C’est raisonner juste dans deux ordres d’idées très-différens. Que l’église anglicane soit dans la position la moins favorable pour repousser le principe d’omnipotence politique sur lequel elle est elle-même assise, cela n’a pas besoin de démonstration ; mais ce qui n’en réclame pas davantage, c’est que la prétention d’administrer les revenus ecclésiastiques et de disposer de leur excédant, lorsque ce droit aura été reconnu par le parlement britannique, sera non plus le prélude d’un prochain changement, mais le gage d’une immense révolution irrévocablement consommée. De ce jour l’état aura absorbé l’église dans son existence politique. En place de l’édifice à l’ombre duquel tant de générations ont passé, on verra s’élever une société nouvelle, toute puissante en ce qui se rapporte aux intérêts matériels, mais déclinant toute compétence en ce qui touche à l’ordre religieux. Dans son sein s’agiteront, en vivant de leur vie indépendante et propre, ces diverses associations intellectuelles qu’une même foi rallie seule sous une hiérarchie librement acceptée. Il est douteux que l’église épiscopale puisse survivre, même en Angleterre, à cette épreuve décisive ; mais ce que personne ne saurait contester en ce qui concerne l’Irlande, c’est que cette crise n’y doive devenir pour l’anglicanisme le signal d’une dissolution inévitable.

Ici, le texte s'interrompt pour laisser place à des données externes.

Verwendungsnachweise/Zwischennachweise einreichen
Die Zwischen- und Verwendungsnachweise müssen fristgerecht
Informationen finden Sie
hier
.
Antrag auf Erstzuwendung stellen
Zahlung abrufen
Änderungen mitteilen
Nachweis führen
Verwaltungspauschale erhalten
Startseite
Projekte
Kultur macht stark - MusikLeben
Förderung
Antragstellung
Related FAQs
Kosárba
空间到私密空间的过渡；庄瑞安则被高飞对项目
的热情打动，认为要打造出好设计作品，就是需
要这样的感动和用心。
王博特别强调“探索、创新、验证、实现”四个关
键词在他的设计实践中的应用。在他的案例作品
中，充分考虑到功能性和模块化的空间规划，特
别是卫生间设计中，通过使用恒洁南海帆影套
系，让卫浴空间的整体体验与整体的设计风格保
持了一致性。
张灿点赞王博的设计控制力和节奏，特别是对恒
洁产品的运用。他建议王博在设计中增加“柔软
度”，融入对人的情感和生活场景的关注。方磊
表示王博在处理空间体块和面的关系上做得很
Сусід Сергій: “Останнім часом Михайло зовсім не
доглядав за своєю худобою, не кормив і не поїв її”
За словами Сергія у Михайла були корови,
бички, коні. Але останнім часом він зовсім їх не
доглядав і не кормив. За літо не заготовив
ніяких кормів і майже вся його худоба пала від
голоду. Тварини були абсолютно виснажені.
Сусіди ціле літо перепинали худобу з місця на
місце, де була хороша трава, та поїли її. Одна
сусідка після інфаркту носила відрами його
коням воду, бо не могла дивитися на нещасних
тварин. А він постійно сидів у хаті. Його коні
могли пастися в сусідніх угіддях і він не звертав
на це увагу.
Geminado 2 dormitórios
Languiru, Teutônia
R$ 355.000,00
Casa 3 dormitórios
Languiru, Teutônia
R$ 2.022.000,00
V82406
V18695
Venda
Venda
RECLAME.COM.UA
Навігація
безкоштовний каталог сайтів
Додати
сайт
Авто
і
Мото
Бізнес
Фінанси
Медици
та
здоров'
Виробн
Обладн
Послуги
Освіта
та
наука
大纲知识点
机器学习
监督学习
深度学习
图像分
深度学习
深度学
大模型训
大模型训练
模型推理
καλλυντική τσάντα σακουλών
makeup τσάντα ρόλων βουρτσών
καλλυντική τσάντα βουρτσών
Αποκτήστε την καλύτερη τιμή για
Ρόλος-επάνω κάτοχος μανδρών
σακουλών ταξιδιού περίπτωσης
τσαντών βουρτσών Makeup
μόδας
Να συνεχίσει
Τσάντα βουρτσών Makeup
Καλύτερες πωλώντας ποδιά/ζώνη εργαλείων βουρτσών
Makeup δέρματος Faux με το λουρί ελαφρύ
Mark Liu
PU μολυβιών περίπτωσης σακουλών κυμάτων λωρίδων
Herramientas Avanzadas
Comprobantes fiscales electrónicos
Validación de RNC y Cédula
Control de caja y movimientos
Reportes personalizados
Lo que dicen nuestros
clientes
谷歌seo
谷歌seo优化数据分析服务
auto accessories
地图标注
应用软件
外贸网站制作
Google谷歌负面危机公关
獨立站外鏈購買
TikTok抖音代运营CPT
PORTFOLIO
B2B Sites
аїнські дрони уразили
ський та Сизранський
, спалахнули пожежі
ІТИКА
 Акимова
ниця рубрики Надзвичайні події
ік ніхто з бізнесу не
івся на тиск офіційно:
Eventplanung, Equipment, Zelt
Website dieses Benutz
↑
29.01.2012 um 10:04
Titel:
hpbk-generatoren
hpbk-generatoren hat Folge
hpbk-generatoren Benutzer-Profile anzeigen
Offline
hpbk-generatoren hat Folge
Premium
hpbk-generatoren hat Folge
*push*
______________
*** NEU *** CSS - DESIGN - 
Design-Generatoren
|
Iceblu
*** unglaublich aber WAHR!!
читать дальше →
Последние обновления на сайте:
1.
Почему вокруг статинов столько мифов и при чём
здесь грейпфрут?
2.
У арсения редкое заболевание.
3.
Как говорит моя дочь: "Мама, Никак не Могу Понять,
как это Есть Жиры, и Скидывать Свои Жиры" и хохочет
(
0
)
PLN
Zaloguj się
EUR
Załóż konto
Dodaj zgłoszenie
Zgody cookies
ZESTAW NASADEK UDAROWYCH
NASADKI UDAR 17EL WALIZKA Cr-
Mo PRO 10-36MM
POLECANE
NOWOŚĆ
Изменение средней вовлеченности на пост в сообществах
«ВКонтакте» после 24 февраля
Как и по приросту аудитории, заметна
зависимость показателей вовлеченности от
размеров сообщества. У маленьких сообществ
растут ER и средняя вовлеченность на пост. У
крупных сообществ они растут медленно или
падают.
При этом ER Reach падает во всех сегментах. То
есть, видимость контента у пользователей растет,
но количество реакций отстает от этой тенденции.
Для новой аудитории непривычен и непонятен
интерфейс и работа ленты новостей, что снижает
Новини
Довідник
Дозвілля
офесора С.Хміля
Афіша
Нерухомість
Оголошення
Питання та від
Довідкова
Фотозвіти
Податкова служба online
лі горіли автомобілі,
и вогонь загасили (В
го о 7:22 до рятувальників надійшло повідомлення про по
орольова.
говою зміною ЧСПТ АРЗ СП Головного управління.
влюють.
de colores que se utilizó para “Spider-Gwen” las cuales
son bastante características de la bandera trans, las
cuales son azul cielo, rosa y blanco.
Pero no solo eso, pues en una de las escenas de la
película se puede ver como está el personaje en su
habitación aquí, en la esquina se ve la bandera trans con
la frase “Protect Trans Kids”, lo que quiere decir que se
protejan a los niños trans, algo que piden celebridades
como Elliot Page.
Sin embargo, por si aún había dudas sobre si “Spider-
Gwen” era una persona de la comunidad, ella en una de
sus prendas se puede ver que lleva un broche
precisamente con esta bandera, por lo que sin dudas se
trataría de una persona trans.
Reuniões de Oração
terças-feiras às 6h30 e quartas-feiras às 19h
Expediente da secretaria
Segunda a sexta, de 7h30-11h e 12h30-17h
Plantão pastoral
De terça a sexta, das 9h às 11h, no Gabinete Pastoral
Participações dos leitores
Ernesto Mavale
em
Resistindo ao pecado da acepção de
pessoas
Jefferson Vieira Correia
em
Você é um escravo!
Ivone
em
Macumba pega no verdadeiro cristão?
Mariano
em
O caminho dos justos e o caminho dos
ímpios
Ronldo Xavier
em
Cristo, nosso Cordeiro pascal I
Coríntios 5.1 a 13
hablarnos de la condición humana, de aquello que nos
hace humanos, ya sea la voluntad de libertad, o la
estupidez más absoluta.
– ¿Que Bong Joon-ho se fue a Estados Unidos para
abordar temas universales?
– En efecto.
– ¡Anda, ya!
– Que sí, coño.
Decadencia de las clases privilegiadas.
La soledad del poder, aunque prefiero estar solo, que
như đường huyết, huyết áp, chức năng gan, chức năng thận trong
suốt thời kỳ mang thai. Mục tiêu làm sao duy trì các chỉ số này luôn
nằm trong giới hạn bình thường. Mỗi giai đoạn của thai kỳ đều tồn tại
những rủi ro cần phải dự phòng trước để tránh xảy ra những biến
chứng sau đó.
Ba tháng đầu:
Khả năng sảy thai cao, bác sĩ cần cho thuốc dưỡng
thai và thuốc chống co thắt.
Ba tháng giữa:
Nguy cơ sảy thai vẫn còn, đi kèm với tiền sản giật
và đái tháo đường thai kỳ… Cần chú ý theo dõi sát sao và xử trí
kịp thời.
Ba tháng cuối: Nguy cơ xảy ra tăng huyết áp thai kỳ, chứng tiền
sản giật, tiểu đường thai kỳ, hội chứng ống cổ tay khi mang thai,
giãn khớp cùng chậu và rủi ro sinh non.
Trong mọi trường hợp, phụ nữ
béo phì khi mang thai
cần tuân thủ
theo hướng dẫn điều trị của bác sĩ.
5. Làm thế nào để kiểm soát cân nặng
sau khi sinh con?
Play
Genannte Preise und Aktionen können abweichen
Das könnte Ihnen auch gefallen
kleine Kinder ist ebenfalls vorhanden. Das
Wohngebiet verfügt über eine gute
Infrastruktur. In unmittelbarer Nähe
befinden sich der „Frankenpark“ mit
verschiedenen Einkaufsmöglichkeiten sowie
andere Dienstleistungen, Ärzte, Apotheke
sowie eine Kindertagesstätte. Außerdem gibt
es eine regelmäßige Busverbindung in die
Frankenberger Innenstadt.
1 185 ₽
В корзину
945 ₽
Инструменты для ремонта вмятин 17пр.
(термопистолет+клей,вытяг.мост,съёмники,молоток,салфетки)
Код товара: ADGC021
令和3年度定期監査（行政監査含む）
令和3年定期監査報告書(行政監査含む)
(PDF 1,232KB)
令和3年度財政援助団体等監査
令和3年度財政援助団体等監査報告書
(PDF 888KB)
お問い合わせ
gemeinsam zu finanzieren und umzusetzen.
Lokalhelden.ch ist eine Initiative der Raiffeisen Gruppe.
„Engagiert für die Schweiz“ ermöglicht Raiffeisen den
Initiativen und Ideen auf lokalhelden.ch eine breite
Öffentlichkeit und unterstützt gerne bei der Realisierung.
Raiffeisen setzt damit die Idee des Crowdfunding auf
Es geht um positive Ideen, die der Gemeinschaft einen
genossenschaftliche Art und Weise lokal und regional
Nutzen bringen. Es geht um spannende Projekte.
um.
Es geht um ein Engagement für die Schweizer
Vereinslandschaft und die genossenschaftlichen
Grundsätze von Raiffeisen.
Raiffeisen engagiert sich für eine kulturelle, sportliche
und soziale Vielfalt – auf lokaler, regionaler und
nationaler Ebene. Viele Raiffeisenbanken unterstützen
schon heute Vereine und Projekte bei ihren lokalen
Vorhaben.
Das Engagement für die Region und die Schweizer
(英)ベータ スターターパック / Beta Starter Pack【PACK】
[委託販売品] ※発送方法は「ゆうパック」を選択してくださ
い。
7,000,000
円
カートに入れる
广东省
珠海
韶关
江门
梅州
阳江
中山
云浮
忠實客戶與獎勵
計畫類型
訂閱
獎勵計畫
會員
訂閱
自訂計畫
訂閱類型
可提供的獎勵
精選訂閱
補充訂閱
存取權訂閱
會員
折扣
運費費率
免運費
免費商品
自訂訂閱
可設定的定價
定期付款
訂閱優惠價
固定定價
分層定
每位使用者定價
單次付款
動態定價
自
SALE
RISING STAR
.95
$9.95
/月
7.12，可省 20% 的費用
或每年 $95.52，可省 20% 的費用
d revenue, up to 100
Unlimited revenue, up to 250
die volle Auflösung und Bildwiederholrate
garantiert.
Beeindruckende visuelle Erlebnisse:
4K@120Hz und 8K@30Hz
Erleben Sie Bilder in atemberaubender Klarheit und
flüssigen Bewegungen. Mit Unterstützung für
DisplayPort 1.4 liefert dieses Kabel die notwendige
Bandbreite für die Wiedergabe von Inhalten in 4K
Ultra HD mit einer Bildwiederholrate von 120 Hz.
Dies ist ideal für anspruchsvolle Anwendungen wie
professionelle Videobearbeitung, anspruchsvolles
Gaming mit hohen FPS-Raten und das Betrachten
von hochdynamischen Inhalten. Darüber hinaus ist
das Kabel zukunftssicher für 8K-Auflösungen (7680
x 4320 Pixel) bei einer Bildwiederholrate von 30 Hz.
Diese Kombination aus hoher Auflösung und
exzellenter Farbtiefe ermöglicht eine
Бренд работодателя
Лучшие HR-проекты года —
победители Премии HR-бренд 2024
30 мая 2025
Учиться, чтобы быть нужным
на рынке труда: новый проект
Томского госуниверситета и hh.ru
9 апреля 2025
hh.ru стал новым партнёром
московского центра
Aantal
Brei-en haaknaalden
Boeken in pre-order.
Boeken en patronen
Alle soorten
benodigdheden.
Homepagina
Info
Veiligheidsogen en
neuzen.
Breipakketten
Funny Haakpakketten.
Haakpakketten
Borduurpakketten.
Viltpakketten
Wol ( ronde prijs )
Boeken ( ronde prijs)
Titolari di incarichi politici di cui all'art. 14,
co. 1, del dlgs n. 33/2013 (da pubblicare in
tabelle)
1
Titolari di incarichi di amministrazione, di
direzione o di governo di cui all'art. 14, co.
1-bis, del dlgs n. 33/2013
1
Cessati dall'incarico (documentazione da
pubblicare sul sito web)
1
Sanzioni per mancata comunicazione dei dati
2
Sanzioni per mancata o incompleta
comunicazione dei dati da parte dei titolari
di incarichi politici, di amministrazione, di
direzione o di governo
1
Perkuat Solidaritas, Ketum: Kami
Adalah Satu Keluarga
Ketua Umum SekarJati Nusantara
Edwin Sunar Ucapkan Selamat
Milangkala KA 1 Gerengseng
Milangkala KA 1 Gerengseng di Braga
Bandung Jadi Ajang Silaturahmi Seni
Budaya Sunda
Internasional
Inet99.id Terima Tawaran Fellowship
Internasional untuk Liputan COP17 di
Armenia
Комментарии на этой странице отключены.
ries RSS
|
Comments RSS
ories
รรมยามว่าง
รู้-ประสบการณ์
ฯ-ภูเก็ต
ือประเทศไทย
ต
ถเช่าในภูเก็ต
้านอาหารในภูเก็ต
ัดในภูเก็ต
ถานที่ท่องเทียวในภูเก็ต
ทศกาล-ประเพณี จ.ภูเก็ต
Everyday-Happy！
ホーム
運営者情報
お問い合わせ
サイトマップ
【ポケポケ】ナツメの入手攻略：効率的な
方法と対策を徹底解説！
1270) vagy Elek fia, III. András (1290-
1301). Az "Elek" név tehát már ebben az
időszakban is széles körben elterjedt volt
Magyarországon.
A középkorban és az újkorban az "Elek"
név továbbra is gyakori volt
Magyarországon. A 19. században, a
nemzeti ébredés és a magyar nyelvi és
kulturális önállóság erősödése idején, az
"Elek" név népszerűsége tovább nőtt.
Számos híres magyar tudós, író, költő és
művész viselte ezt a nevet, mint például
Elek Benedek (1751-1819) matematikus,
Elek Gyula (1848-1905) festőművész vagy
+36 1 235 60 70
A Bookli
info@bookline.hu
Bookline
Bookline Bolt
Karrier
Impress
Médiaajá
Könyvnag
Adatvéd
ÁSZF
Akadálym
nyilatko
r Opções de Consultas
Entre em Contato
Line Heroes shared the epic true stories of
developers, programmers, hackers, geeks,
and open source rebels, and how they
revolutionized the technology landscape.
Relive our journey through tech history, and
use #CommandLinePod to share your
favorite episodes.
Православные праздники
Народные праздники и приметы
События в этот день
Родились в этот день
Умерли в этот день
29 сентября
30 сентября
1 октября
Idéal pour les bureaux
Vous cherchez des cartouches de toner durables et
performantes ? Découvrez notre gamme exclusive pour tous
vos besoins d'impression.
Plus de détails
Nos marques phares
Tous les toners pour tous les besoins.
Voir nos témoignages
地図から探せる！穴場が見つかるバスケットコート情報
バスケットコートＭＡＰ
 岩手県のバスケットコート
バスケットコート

Quoique accueillie cette année par la chambre des communes, la proposition désormais historique de M. Ward a échoué, comme cela devait être, devant l’impassible résistance des lords. Profitant, dans

  1. Au nombre des travaux importans provoqués par la discussion de cette grande affaire, on peut consulter, comme le manifeste du parti whig, une brochure publiée au retour de sir Robert Peel aux affaires en 1835 : On the national property and the prospects of the present administration and of their successors.